(Clearwisdom.net) The Wuhan Women's Prison is the largest women's prison in Hubei Province. After the Chinese Communist Party (CCP) started persecuting Falun Dafa practitioners in July 1999, Luo Gan, a CCP senior officer who was in charge of the persecution, visited the prison and directed the prison personnel to persecute practitioners.
Front gate of Wuhan Women's Prison
Inmates monitor practitioners around the clock, and guards have informed the inmate monitors that the persecution policy is to “defame, bankrupt, and kill them.” The inmates were ordered to listen to every word and watch every move that the practitioners make. They followed the practitioners everywhere they went, even when they were using the restroom.
Some of the inmates didn't want to participate in the persecution. These inmates were harassed by the guards or threatened to have their reduced prison terms revoked. Many of the inmates were eager to please the guards in exchange for shortened prison terms. When a guard gave a certain look, the monitoring inmate would use violence against practitioners. Liu Baoju was a monitor who slapped, pinched, and kicked practitioners, and then she humiliated the practitioners who were watching.
Ms. Lei Youlian was handcuffed behind her back for nineteen days and beaten. She became so weak that at one point, she fell to the ground in the bathroom. Ms. Zhang Geshi was handcuffed behind her back and suspended by the handcuffs, with her toes barely touching the ground. She was left hanging for several days and nights, and deprived of sleep. All of the inmates in the ward were ordered to beat and insult her. The prison political commissar openly lied at an inmates meeting, “You said that we beat you. How have we beaten you? We do not even handcuff you.”
Torture re-enactment: Handcuffed and hung up, with toes barely touching the ground
The prison had a series techniques to “transform” practitioners. Upon admission to the prison, practitioners were ordered to read slanderous material about Falun Dafa. If the practitioner refused, she was handcuffed, made to face a wall, forced to stand for long periods of time, and deprived of sleep. The monitoring inmates beat her, and other inmates slandered Dafa around her.
Practitioners were not allowed to talk to anyone, or give anything to another person. Xiong Caihua was brutally beaten by a monitor because she handed a pastry to another inmate. Zhou Hongping was handcuffed by the guards. When the handcuffs were taken off, the skin around her wrists had been worn away and her wrist bones were exposed.
The guards called this process “studying.” Practitioners who questioned or rejected the so called “studying” were tortured or interrogated by the guards. Some practitioners were subjected to solitary confinement. Guard Yan Lifeng said, “To transform Falun Gong practitioners, every technique is necessary.” The prison rules stated that inmates should not beat others. However, the inmate monitors beat practitioners, and the guards justified these actions by saying that this was a form of education. When Yan Xiaobao questioned the beatings, a guard said, “This prison is an institution that uses violence. Using violence is necessary.”

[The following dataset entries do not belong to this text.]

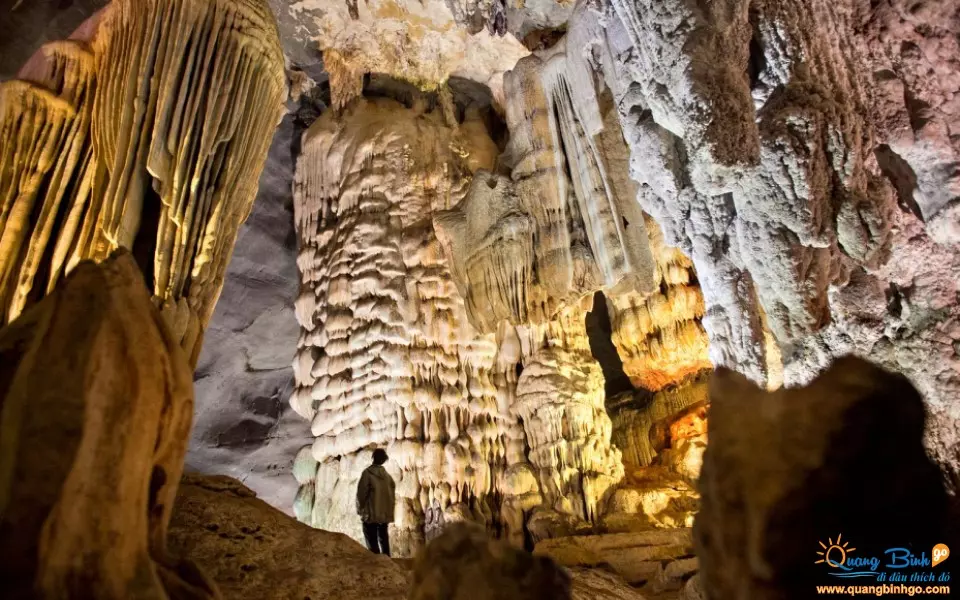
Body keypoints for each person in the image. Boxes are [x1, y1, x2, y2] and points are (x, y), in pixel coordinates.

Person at [356, 448, 396, 556]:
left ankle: (375, 562)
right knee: (383, 538)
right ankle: (387, 561)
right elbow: (391, 493)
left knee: (371, 539)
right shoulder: (387, 477)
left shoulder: (367, 473)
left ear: (373, 458)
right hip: (384, 515)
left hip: (371, 514)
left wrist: (360, 509)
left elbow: (361, 493)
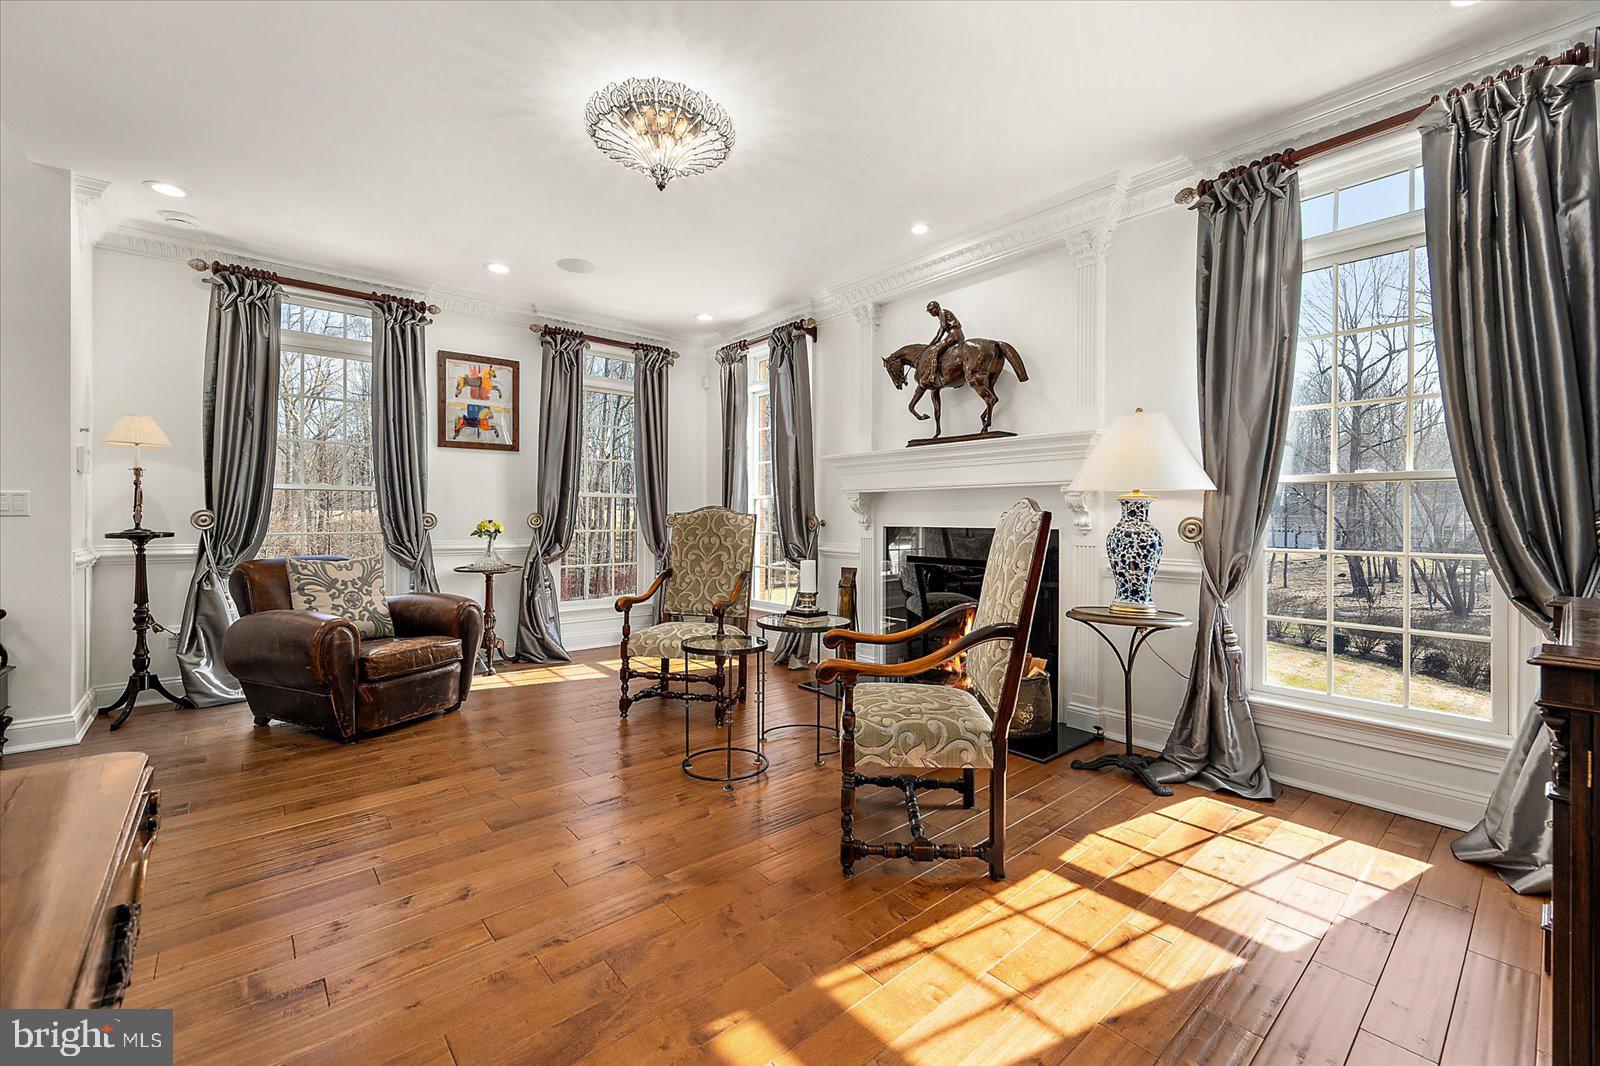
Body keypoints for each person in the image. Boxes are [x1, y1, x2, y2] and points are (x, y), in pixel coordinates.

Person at [921, 301, 964, 386]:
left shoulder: (942, 312)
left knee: (935, 351)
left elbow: (942, 328)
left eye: (931, 310)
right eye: (929, 311)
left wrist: (934, 342)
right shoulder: (942, 314)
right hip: (959, 335)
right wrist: (934, 341)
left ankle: (932, 376)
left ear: (936, 308)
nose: (930, 313)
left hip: (953, 335)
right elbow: (940, 331)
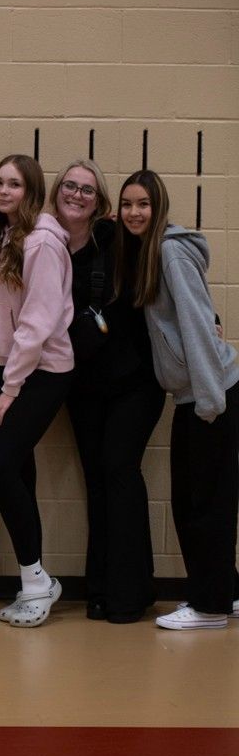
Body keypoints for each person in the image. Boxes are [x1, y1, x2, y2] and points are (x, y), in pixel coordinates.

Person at [113, 169, 239, 631]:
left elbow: (197, 326)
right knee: (204, 499)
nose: (134, 213)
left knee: (201, 505)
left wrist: (207, 400)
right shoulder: (152, 249)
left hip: (209, 394)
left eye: (143, 204)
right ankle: (226, 591)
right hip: (198, 393)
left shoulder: (168, 251)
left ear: (159, 206)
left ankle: (209, 608)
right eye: (127, 204)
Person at [51, 159, 165, 624]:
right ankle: (100, 591)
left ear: (99, 203)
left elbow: (165, 246)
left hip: (135, 383)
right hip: (83, 387)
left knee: (120, 475)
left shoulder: (115, 236)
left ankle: (129, 595)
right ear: (57, 194)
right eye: (70, 187)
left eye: (88, 191)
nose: (77, 196)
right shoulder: (48, 245)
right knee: (98, 484)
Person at [0, 155, 74, 627]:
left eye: (15, 184)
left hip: (40, 372)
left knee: (3, 467)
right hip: (1, 368)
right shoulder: (5, 235)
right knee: (19, 473)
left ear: (32, 190)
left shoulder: (42, 241)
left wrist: (11, 387)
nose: (4, 190)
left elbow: (37, 322)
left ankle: (36, 581)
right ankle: (35, 580)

The guards who were willing to use violence usually received promotions. Jiang Chun was responsible for the persecution that involved violence before he was promoted to the political commissar position. To hide the violence, the prison called itself a “civilized prison” and remodeled the prison buildings. But nice looking buildings could not cover up the crimes.
Many practitioners were disabled due to being abused in the prison. After being severely tortured, one practitioner's body was bent at a 90-degree angle. Some practitioners became mentally disabled and lost the ability to take care of themselves. Ms. Fan Changhua was once in critical condition and all of her teeth were loosened.
These examples depict crimes which have been committed for the past ten-plus years at the Wuhan Women's Prison, and they are only the tip of the iceberg. There are still many crimes of torture that have not been documented.